Work task ▸
Copy the text of every item below line for line, without any change, and leave the pictures out.

-.-.-

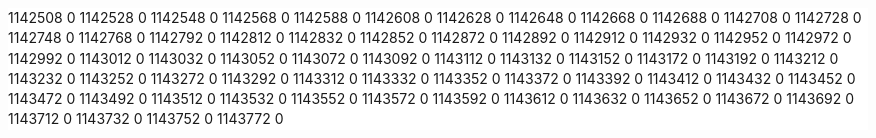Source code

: 1142508	0
1142528	0
1142548	0
1142568	0
1142588	0
1142608	0
1142628	0
1142648	0
1142668	0
1142688	0
1142708	0
1142728	0
1142748	0
1142768	0
1142792	0
1142812	0
1142832	0
1142852	0
1142872	0
1142892	0
1142912	0
1142932	0
1142952	0
1142972	0
1142992	0
1143012	0
1143032	0
1143052	0
1143072	0
1143092	0
1143112	0
1143132	0
1143152	0
1143172	0
1143192	0
1143212	0
1143232	0
1143252	0
1143272	0
1143292	0
1143312	0
1143332	0
1143352	0
1143372	0
1143392	0
1143412	0
1143432	0
1143452	0
1143472	0
1143492	0
1143512	0
1143532	0
1143552	0
1143572	0
1143592	0
1143612	0
1143632	0
1143652	0
1143672	0
1143692	0
1143712	0
1143732	0
1143752	0
1143772	0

-.-.-

Solution ▸
Source code

: 1142508	0
1142528	0
1142548	0
1142568	0
1142588	0
1142608	0
1142628	0
1142648	0
1142668	0
1142688	0
1142708	0
1142728	0
1142748	0
1142768	0
1142792	0
1142812	0
1142832	0
1142852	0
1142872	0
1142892	0
1142912	0
1142932	0
1142952	0
1142972	0
1142992	0
1143012	0
1143032	0
1143052	0
1143072	0
1143092	0
1143112	0
1143132	0
1143152	0
1143172	0
1143192	0
1143212	0
1143232	0
1143252	0
1143272	0
1143292	0
1143312	0
1143332	0
1143352	0
1143372	0
1143392	0
1143412	0
1143432	0
1143452	0
1143472	0
1143492	0
1143512	0
1143532	0
1143552	0
1143572	0
1143592	0
1143612	0
1143632	0
1143652	0
1143672	0
1143692	0
1143712	0
1143732	0
1143752	0
1143772	0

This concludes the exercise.